Indeed, common ground has been hard to locate, despite Minnesota’s reputation as a bastion of twentieth-century Hubert Humphrey liberalism and a pre-Pawlenty history of moderate Republican governors like Arne Carlson. Two decades ago, political scientist Daniel Elazar wrote, “Minnesota is the archetypical example of a state informed and permeated by the moralistic political subculture—more so than any other in the Union or perhaps in the world.” What this moralism means in practice is that political differences quickly become elevated into ideological struggles in which neither side is willing to retreat from outcroppings of bedrock principle. That helps explain why hot-button conservative issues like public-school vouchers, stem-cell research, and abortion are tangled up in Minnesota’s current budget fight.
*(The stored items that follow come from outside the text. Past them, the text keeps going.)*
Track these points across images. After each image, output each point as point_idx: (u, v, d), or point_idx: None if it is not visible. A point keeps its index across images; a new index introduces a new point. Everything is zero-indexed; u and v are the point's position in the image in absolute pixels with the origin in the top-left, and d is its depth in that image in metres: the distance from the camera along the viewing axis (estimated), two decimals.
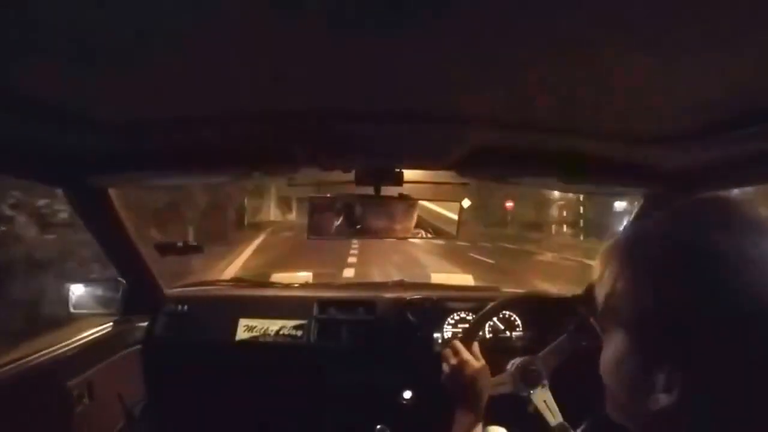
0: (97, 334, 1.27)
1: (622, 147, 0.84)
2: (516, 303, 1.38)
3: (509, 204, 23.12)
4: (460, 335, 1.41)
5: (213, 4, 0.40)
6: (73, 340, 1.17)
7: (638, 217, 1.17)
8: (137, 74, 0.56)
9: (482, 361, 0.96)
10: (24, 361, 0.99)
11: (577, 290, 1.52)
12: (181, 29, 0.45)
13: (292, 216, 28.39)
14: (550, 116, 0.72)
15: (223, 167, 0.96)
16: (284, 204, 28.88)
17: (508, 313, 1.44)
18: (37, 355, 1.04)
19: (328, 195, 1.19)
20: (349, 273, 7.40)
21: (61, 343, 1.14)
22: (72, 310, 1.36)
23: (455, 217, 1.26)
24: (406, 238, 1.19)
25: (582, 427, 1.00)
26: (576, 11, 0.40)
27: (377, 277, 6.55)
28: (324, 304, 1.49)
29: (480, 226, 22.34)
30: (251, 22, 0.44)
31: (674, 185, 0.96)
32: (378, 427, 1.46)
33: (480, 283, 1.90)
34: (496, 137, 0.85)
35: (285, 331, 1.45)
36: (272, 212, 27.00)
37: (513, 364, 1.02)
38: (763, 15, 0.40)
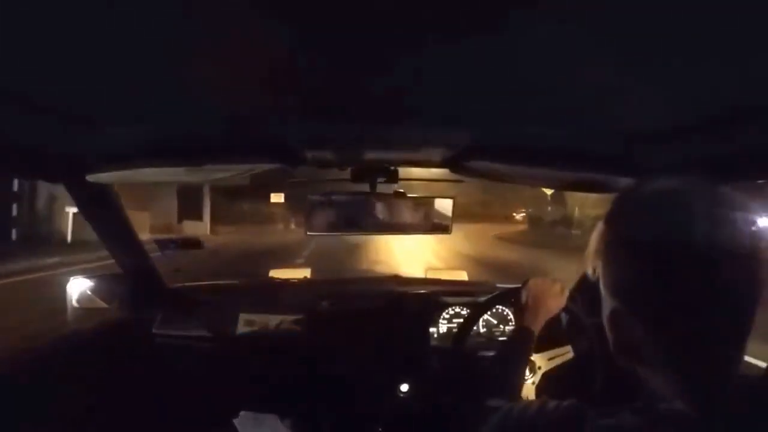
0: (98, 329, 1.30)
1: (612, 143, 0.85)
2: (509, 298, 1.40)
3: None
4: (455, 330, 1.44)
5: (212, 5, 0.41)
6: (74, 334, 1.20)
7: None
8: (137, 73, 0.57)
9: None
10: (25, 354, 1.01)
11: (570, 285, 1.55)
12: (180, 30, 0.45)
13: (203, 228, 15.48)
14: (542, 114, 0.73)
15: (221, 165, 0.98)
16: (187, 200, 14.91)
17: (501, 307, 1.47)
18: (36, 348, 1.06)
19: (325, 192, 1.21)
20: None
21: (61, 337, 1.16)
22: (74, 304, 1.38)
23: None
24: (400, 233, 1.22)
25: None
26: (563, 13, 0.41)
27: None
28: (321, 299, 1.51)
29: (567, 228, 15.16)
30: (249, 24, 0.44)
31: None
32: (380, 430, 1.49)
33: (474, 279, 1.93)
34: (488, 135, 0.87)
35: (284, 326, 1.47)
36: None
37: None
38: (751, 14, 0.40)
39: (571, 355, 1.18)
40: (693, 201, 0.43)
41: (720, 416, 0.42)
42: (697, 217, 0.41)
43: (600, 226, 0.49)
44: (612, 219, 0.48)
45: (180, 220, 14.88)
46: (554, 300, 1.00)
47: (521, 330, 0.97)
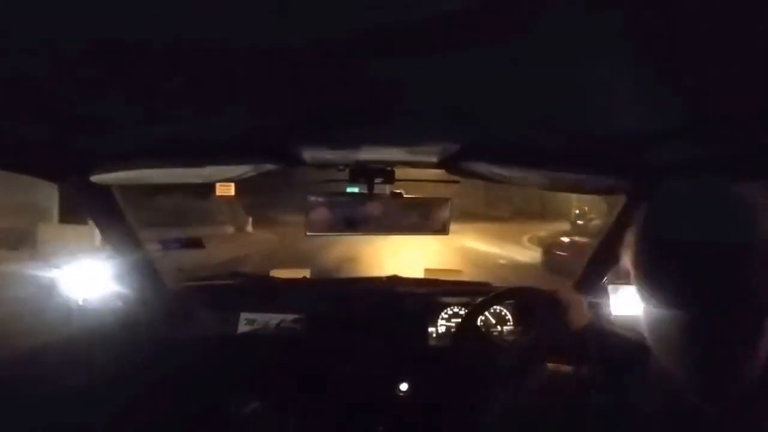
0: (100, 328, 1.31)
1: (607, 143, 0.85)
2: (507, 298, 1.41)
3: None
4: (453, 330, 1.45)
5: (213, 5, 0.41)
6: (76, 334, 1.21)
7: (622, 214, 1.20)
8: (141, 74, 0.57)
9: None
10: (28, 354, 1.02)
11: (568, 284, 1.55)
12: (181, 31, 0.46)
13: (87, 234, 6.55)
14: (538, 114, 0.74)
15: (222, 166, 0.99)
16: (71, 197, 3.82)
17: (499, 307, 1.47)
18: (36, 348, 1.07)
19: (324, 193, 1.22)
20: None
21: (64, 337, 1.18)
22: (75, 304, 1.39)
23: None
24: (397, 234, 1.23)
25: None
26: (562, 13, 0.42)
27: None
28: (321, 298, 1.52)
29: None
30: (248, 25, 0.45)
31: (657, 181, 0.99)
32: (380, 429, 1.50)
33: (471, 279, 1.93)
34: (484, 136, 0.88)
35: (284, 325, 1.49)
36: None
37: None
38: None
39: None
40: (716, 201, 0.43)
41: (735, 413, 0.42)
42: (721, 216, 0.42)
43: (629, 231, 0.49)
44: (641, 222, 0.49)
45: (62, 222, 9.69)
46: (580, 314, 0.99)
47: (542, 333, 0.98)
In addition to irrational politics and the state’s tradition of moralism, Pawlenty shares in the blame for Minnesota’s budgetary woes. And the GOP presidential candidate knows his financial stewardship is on the line: Late in the evening of June 30—just minutes before the Minnesota government officially shut down because of a budgetary impasse—Pawlenty held a hastily scheduled press conference at the Minneapolis-St. Paul Airport to try to shield himself from political attack over the shut-down. “Both in Washington, D.C., and in St. Paul, the Democrats continue their thirst for more spending and more taxes,” Pawlenty said in a boilerplate critique of his successor. “That’s not the right direction for Minnesota, and it’s not the right direction for our country.”
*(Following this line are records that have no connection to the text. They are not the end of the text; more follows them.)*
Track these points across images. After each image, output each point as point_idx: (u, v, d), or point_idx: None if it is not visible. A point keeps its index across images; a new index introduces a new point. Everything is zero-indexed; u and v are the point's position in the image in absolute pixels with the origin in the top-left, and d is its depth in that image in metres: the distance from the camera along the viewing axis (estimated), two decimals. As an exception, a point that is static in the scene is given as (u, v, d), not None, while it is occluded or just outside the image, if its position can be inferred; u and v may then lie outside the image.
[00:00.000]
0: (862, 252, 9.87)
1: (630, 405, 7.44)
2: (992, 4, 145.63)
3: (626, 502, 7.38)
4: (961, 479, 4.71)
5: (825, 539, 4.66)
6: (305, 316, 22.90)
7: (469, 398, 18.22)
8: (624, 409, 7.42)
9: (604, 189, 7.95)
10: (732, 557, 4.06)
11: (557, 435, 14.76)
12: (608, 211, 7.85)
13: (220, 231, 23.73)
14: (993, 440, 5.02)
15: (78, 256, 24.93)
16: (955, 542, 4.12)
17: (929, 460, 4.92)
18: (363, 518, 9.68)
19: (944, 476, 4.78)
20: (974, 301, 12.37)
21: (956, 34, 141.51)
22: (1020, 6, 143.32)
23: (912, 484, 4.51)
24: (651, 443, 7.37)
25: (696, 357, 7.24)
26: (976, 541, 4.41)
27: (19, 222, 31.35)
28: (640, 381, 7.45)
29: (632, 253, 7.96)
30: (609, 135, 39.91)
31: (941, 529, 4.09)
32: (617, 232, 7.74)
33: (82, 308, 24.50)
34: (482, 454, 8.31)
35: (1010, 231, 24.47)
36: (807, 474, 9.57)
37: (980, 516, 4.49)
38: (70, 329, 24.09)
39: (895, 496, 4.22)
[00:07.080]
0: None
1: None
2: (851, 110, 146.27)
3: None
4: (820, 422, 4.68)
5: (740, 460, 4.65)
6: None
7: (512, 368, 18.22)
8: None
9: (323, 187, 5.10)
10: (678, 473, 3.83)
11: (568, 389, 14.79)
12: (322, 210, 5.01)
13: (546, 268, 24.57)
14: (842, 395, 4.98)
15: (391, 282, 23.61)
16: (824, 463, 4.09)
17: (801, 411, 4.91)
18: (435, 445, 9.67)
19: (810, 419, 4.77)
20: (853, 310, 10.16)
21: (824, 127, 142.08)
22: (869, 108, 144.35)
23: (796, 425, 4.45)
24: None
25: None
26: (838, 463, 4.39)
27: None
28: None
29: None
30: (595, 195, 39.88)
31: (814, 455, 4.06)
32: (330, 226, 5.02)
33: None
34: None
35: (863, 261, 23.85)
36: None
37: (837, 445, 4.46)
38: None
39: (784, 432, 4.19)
What the rhetorical onslaught was designed to hide was that, in truth, Pawlenty—like many governors in both parties juggling the books in the midst of the severe downturn—practiced budgetary legerdemain to avoid a statutorily forbidden deficit before he left office in January. Of course, it was hypocritical for Governor Pawlenty to eagerly bank $2.3 billion in federal stimulus money while Politician Pawlenty was denouncing Barack Obama for spending it. But, for all the partisan talking points over Pawlenty’s budgetary record, it strains credulity to believe that conservative GOP voters will blame him because Republicans in the Minnesota legislature held the line against a Democratic governor. In fact, Dayton may have caused more political mischief for Pawlenty with a recent unsuccessful proposal to help end the budgetary wars. Instead of his proposed 2 percent income-tax surcharge on millionaires, Dayton suggested that he could also accept a dollar-a-pack increase in the state cigarette tax. His purported inspiration: Pawlenty’s 2005 acceptance of a 75-cent-a-pack wholesale tax increase under the transparent guise of a Health Impact Fee. Undoubtedly relishing every moment, Dayton declared, “Governor Pawlenty even agreed to a cigarette tax increase. So there’s precedent for that.”
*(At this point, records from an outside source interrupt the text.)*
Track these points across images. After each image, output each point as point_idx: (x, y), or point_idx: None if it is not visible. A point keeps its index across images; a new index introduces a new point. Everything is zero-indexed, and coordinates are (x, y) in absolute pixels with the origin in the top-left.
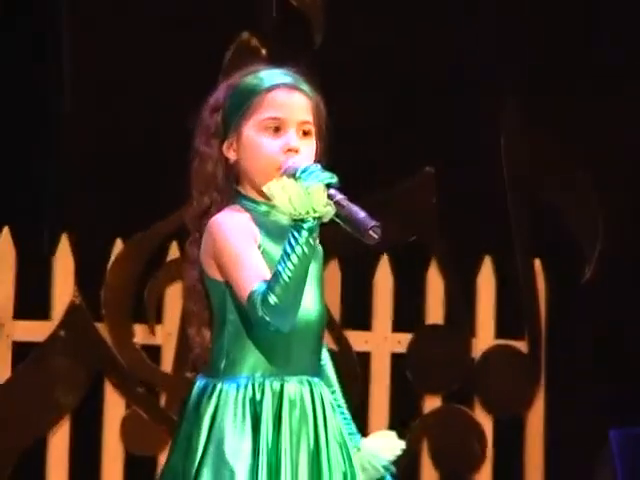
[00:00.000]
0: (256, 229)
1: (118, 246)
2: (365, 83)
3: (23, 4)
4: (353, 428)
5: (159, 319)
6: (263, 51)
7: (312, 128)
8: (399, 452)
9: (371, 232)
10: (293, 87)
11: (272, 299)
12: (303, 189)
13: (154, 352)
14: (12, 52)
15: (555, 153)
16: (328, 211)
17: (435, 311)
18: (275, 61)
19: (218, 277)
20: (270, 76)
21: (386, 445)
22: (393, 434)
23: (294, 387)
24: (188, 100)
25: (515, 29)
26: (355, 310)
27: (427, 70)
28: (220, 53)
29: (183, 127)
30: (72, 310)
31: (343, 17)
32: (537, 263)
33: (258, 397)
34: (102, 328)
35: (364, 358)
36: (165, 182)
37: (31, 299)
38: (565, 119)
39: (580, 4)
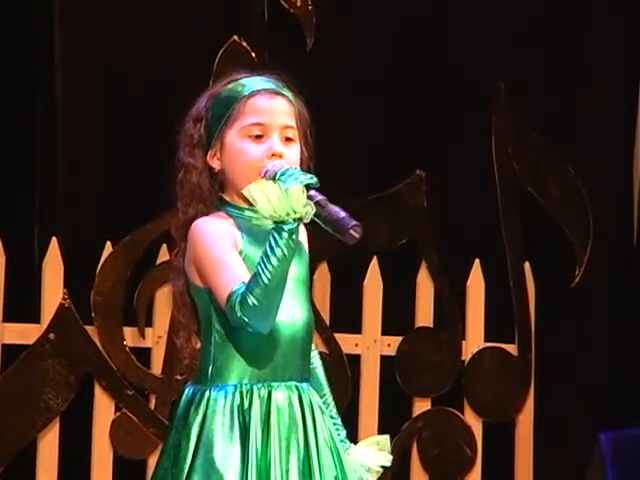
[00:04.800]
0: (238, 234)
1: (108, 249)
2: (356, 86)
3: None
4: (343, 435)
5: (149, 322)
6: (253, 54)
7: (295, 133)
8: (387, 464)
9: (352, 232)
10: (274, 92)
11: (251, 300)
12: (282, 191)
13: (144, 355)
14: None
15: (547, 155)
16: (308, 212)
17: (425, 314)
18: (266, 64)
19: (201, 284)
20: (251, 83)
21: (375, 457)
22: (386, 442)
23: (282, 394)
24: (178, 104)
25: (513, 31)
26: (345, 313)
27: (420, 72)
28: (211, 57)
29: (172, 130)
30: (62, 313)
31: (335, 20)
32: (527, 266)
33: (246, 404)
34: (92, 331)
35: (354, 361)
36: (154, 184)
37: (21, 302)
38: (559, 120)
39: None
But, beyond the narrow implications for Pawlenty’s political fate, the broader national message from Minnesota is how easy it is for both parties to step off the cliff, heedless of the consequences. Already, there is talk that the government shutdown could last for months. Minnesota’s predicament underscores how difficult it is for politicians who willingly close down state parks over the Fourth of July to accept anything less than total victory. But this is what happens when political differences morph into moralistic struggles over unyielding principle. And, from the state that once gave the nation political figures like Hubert Humphrey, it is a chilling precedent for Washington, as the debt clock ticks towards its August 2 rendezvous with destiny.